#### [Directive]
If a line holds the word "vorgestellt", copy it from the entries.

#### [Data supplied]
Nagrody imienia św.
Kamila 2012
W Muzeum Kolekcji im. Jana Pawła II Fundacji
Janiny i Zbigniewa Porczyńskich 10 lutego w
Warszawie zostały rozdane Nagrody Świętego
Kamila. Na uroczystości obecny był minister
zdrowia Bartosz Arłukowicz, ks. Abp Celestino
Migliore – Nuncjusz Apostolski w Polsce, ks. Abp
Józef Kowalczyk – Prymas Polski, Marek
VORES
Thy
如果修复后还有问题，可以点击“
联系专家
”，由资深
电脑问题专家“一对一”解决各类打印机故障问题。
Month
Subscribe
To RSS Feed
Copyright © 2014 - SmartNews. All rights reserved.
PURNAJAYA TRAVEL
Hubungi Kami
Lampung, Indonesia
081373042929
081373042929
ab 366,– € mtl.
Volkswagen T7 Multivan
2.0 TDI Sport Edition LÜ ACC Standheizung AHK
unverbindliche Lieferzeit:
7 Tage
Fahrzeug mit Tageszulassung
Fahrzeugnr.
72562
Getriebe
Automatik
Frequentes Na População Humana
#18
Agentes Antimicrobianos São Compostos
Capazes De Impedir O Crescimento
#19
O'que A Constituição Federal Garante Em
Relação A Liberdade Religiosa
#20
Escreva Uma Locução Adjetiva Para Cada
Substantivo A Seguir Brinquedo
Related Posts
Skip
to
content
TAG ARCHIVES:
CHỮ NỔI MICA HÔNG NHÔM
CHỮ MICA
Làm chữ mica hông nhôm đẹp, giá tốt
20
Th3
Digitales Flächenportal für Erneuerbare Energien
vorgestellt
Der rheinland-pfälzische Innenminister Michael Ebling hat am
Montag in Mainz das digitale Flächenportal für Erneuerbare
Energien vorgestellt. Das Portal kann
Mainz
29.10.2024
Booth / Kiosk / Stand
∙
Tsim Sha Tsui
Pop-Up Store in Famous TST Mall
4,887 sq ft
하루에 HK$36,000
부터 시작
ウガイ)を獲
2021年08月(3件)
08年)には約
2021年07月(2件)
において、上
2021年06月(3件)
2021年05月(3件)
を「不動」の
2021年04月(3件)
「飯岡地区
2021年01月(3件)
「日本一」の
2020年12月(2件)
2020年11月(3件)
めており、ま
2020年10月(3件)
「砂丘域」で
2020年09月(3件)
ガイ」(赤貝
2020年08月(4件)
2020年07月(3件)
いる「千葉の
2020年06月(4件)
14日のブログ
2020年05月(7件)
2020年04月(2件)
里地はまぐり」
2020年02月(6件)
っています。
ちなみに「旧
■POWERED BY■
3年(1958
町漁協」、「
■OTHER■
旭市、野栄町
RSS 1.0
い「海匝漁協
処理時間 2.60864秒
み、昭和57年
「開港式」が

#### [Solved problem]
vorgestellt
Energien vorgestellt. Das Portal kann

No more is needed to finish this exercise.